- ACTIVITY:
Rewrite the account of the Normandy visit from "Among those buried" up to and including "on a battlefield.", substituting "walking stick" for "cane".

- QUOTED PASSAGE:
President Ronald Reagan at the Pointe du Hoc on the 40th anniversary of D-Day, June 6, 1984.Among our other stops was the Pointe du Hoc, situated between Omaha and Utah Beaches, where Lt. Col. James Rudder’s 2d Rangers scaled the steep cliffs to take out a 155 mm artillery battery of six guns that was found to have mysteriously been moved inland some five-hundred yards before D-Day and abandoned. At an enormously high cost the brave Rangers carried out their mission of destroying these weapons that posed a serious threat to the invasion force.

We also spent some time on Omaha Beach collecting sand and attempting without much success to picture how different that strip of sand must have looked in June 1944. It was a glorious summer day and the beach was filled with beachgoers, vendors, automobiles and tour buses. As children played in the sand and romped in the water it proved impossible to superimpose the hell that was Omaha Beach on D-Day. On that day Omaha became the most deadly place on Earth. Many drowned in the rough seas; others were cut down by fire from atop the steep bluffs overlooking the beach. It was absolute bedlam, and for some hours it appeared Omaha could not be held.

Then an extraordinary thing happened. American G.I.s, ranging from private to general took matters into their own hands and sometimes individually or in small groups they rallied. And after many hours of bloody fighting they triumphed. They held Omaha and by so doing not only insured that the invasion would succeed, but that the war would be won. It was a triumph of courage over fear. And it made a liar out of Adolf Hitler who had boasted that American citizen-soldiers were too soft and untrained to best his exalted Wehrmacht.

Their commanding general, Omar Bradley, called Omaha a "nightmare" and after the war returned often to honor those who died there. He said: "They should never be forgotten. Nor should those who lived to carry the day by the slimmest of margins. Every man who set foot on Omaha Beach that day was a hero."

By far the most poignant stop on our tour was the American military cemetery atop the bluffs of Omaha at nearby Colleville-sur-Mer where 9,387 Americans are buried, 307 of them unknowns. There are thirty-eight sets of brothers buried next to one another.

Perhaps less well known is that each these graves is aligned so that it faces west – toward America.

Among those buried in the Normandy cemetery is Brigadier General Theodore Roosevelt, Jr., one of three buried there who won the Medal of Honor. On Utah Beach Teddy Roosevelt won America’s highest military decoration for his heroics on D-Day. His men quickly realized if a general could unflinchingly face combat waving a cane, so too could they. In no other nation could you find the son of a president and ordinary soldiers making common cause on a battlefield.

- STORED DATA:
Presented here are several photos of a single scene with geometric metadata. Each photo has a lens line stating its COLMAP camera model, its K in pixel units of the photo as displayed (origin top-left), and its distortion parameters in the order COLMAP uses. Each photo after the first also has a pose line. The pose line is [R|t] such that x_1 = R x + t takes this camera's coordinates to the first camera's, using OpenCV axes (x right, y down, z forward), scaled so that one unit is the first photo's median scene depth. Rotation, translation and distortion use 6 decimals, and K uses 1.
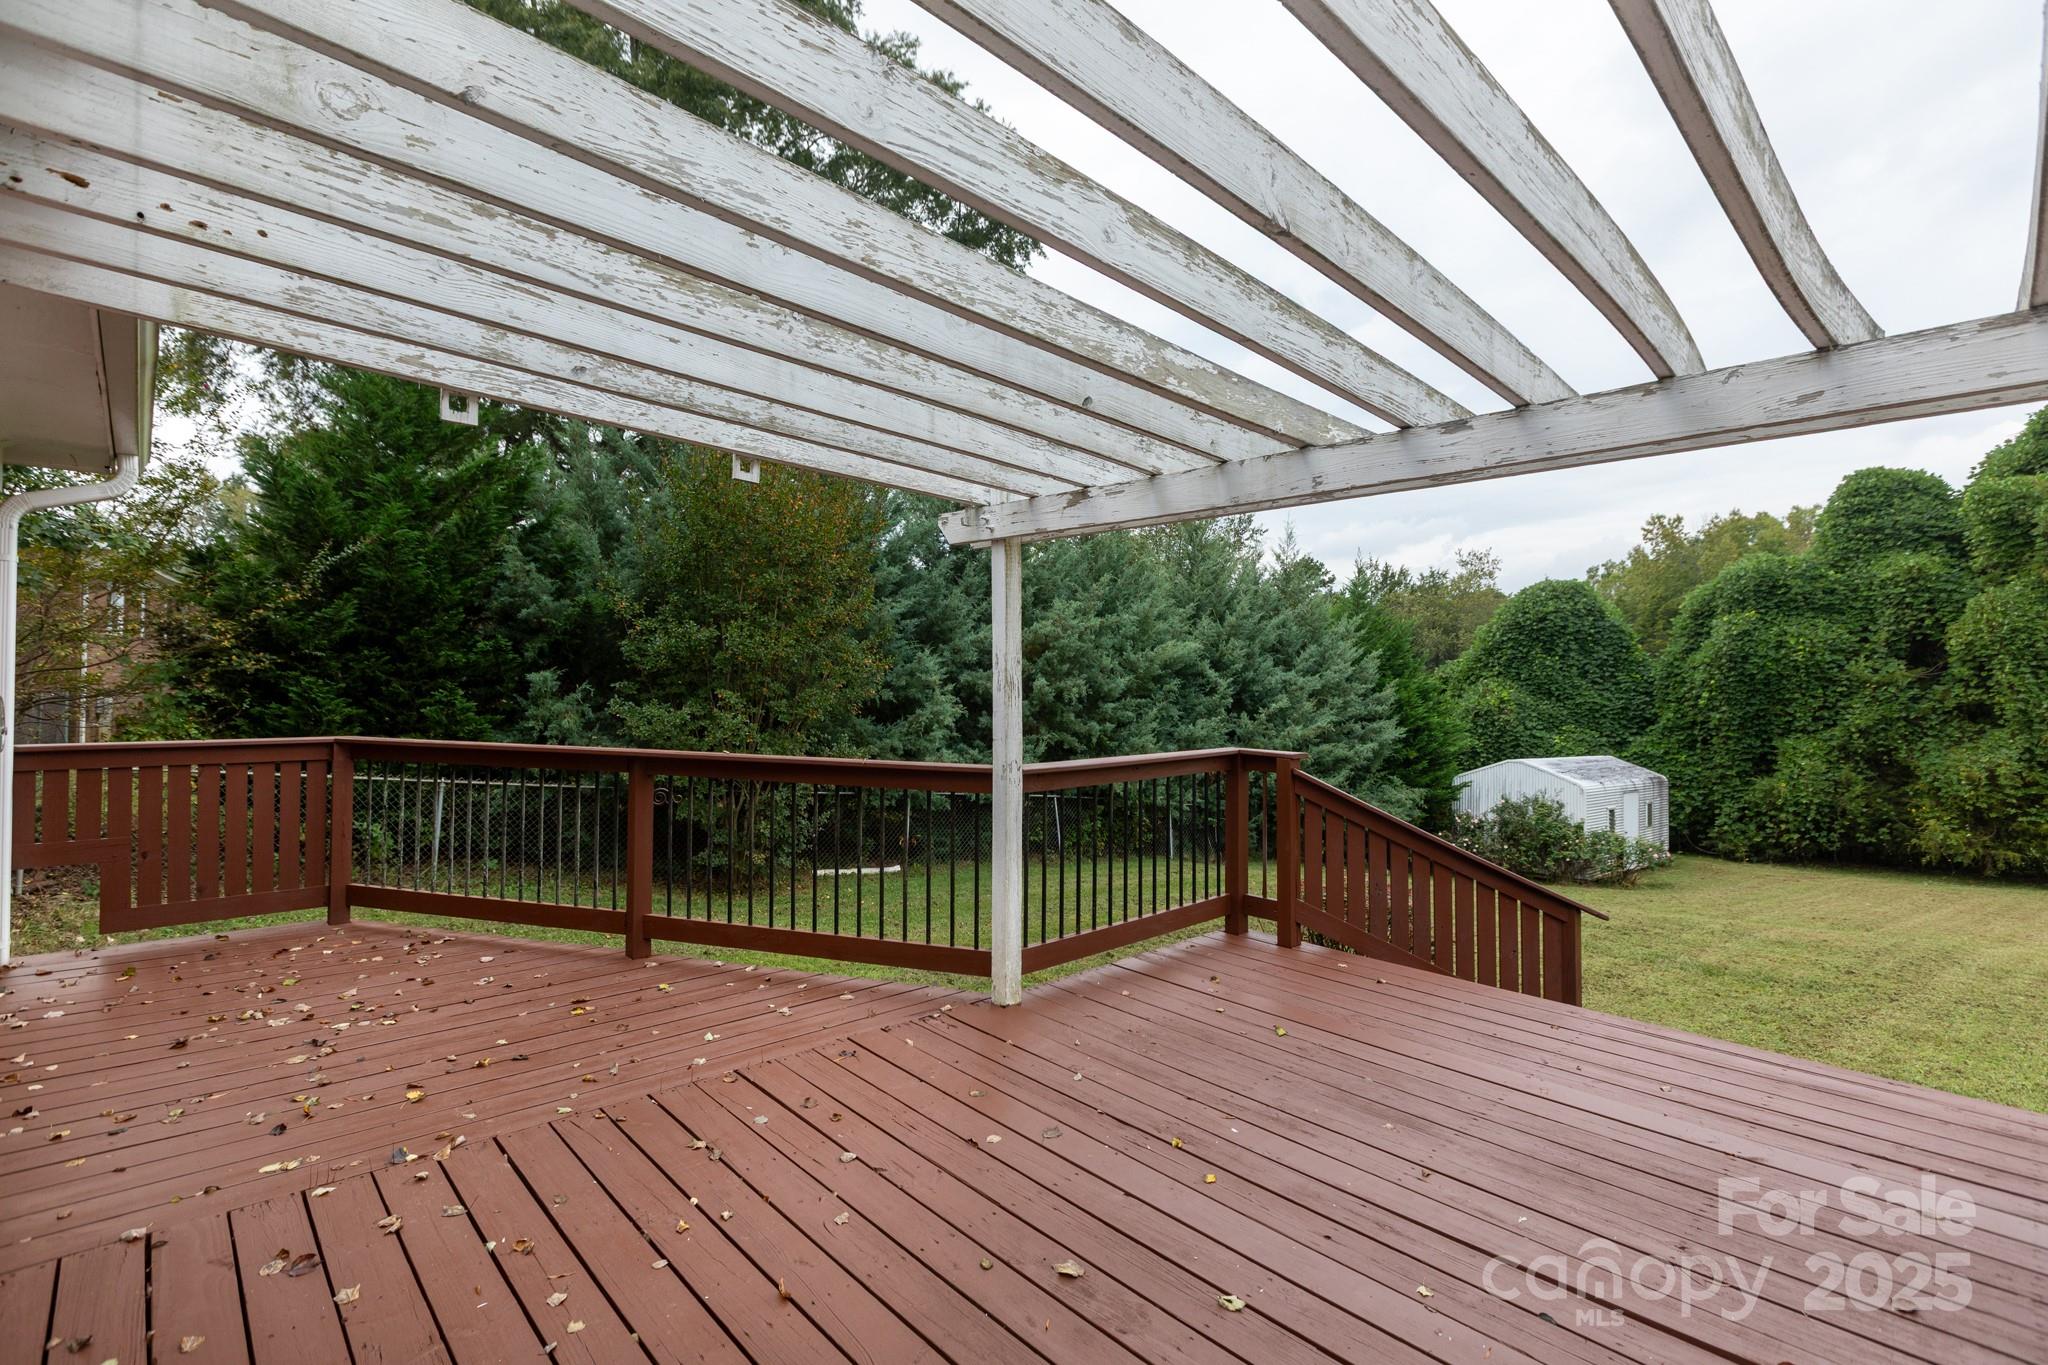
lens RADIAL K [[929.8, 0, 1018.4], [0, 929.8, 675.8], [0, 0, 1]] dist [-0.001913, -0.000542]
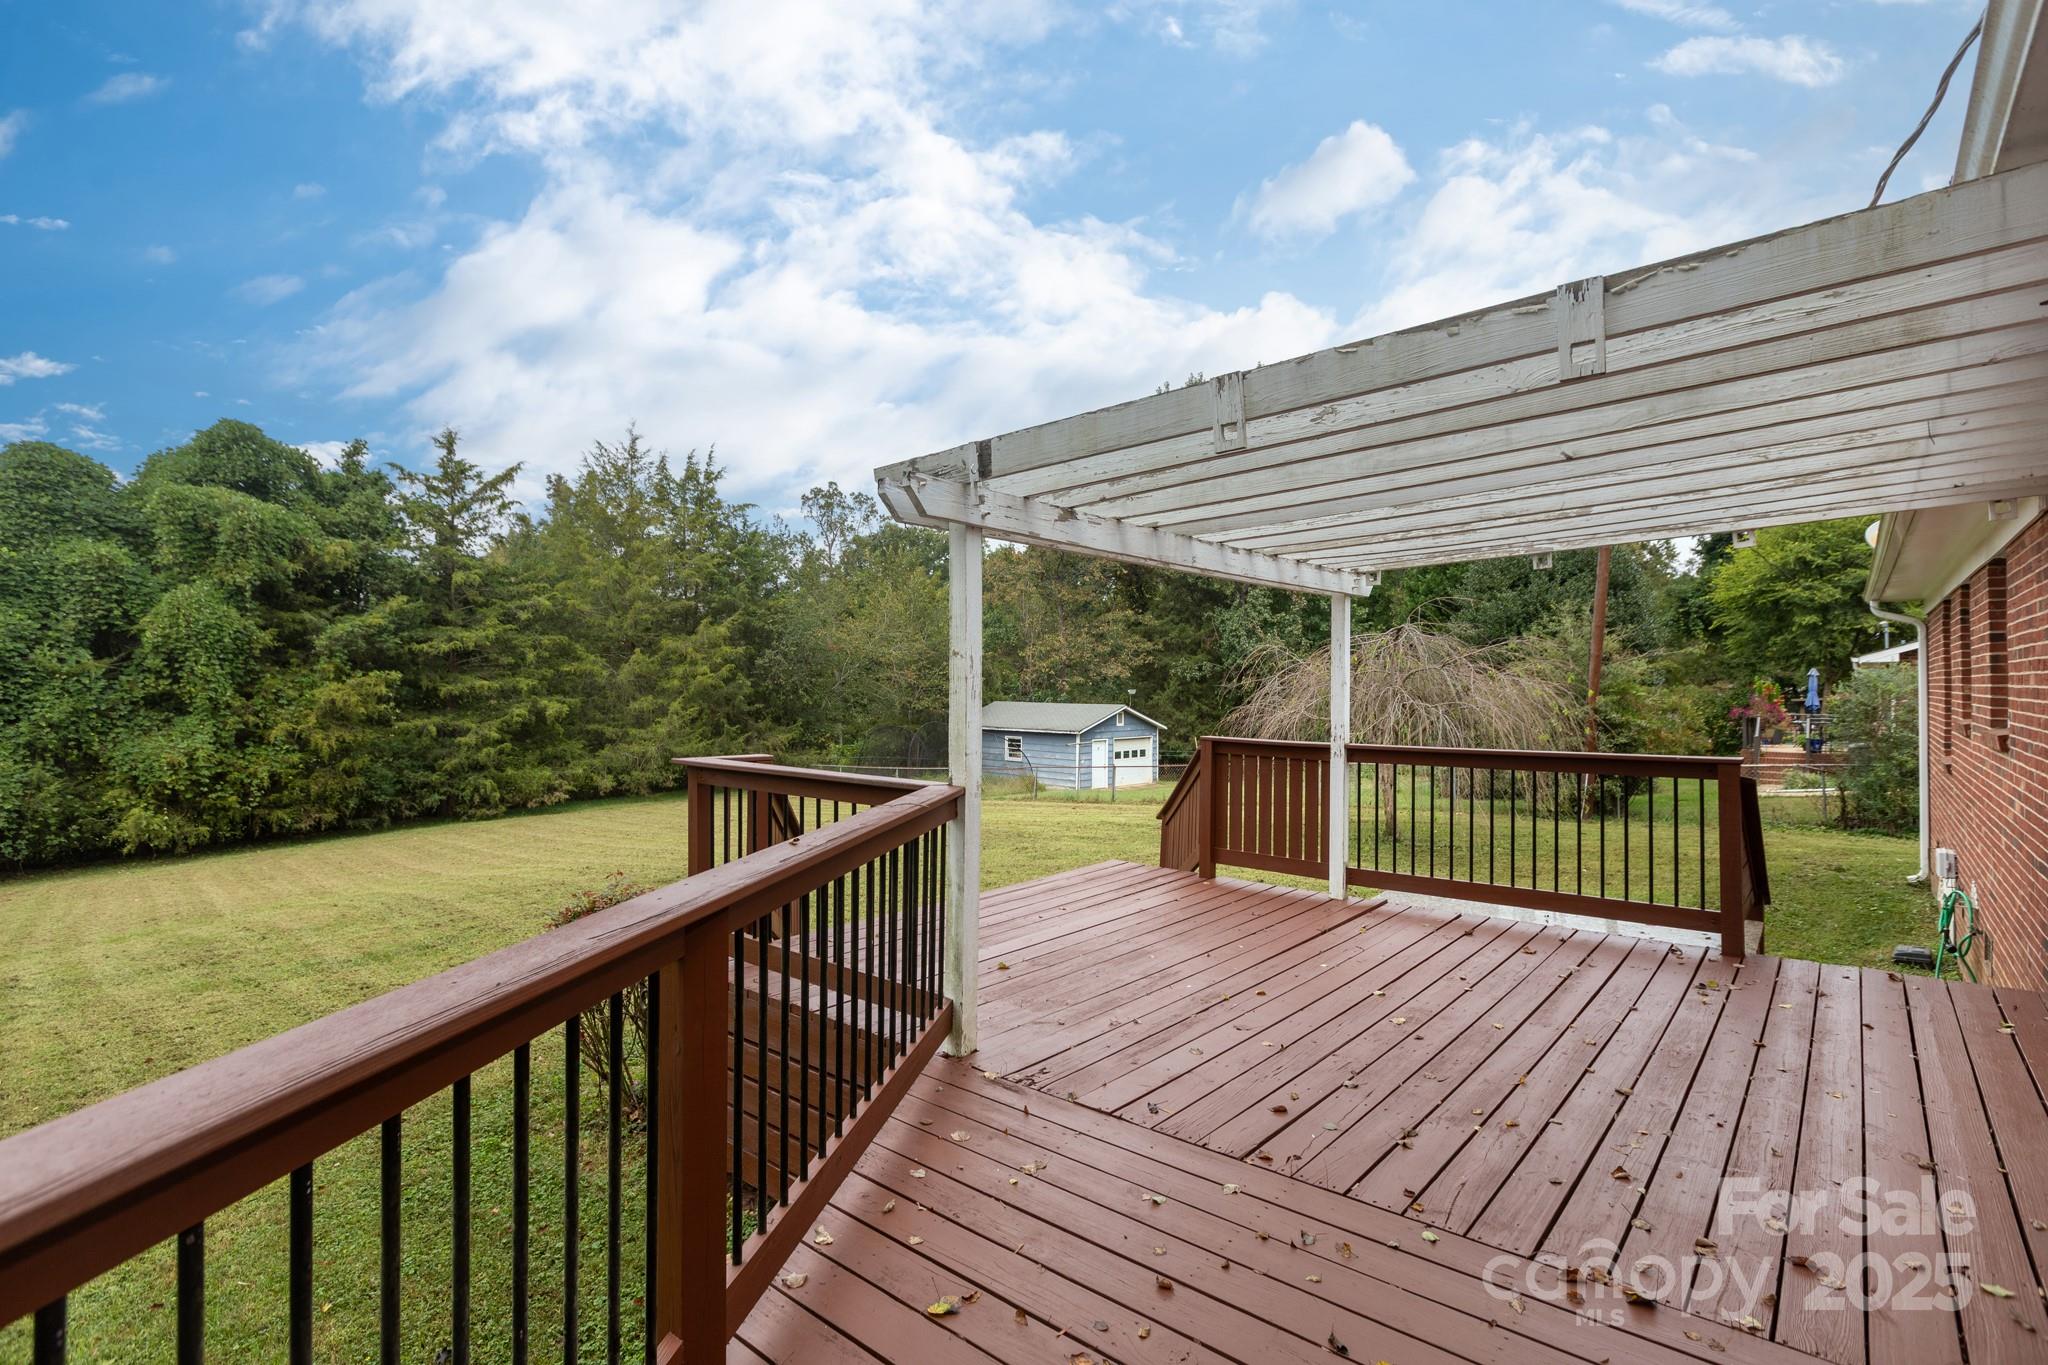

- TASK SOLUTION:
Among those buried in the Normandy cemetery is Brigadier General Theodore Roosevelt, Jr., one of three buried there who won the Medal of Honor. On Utah Beach Teddy Roosevelt won America’s highest military decoration for his heroics on D-Day. His men quickly realized if a general could unflinchingly face combat waving a walking stick, so too could they. In no other nation could you find the son of a president and ordinary soldiers making common cause on a battlefield.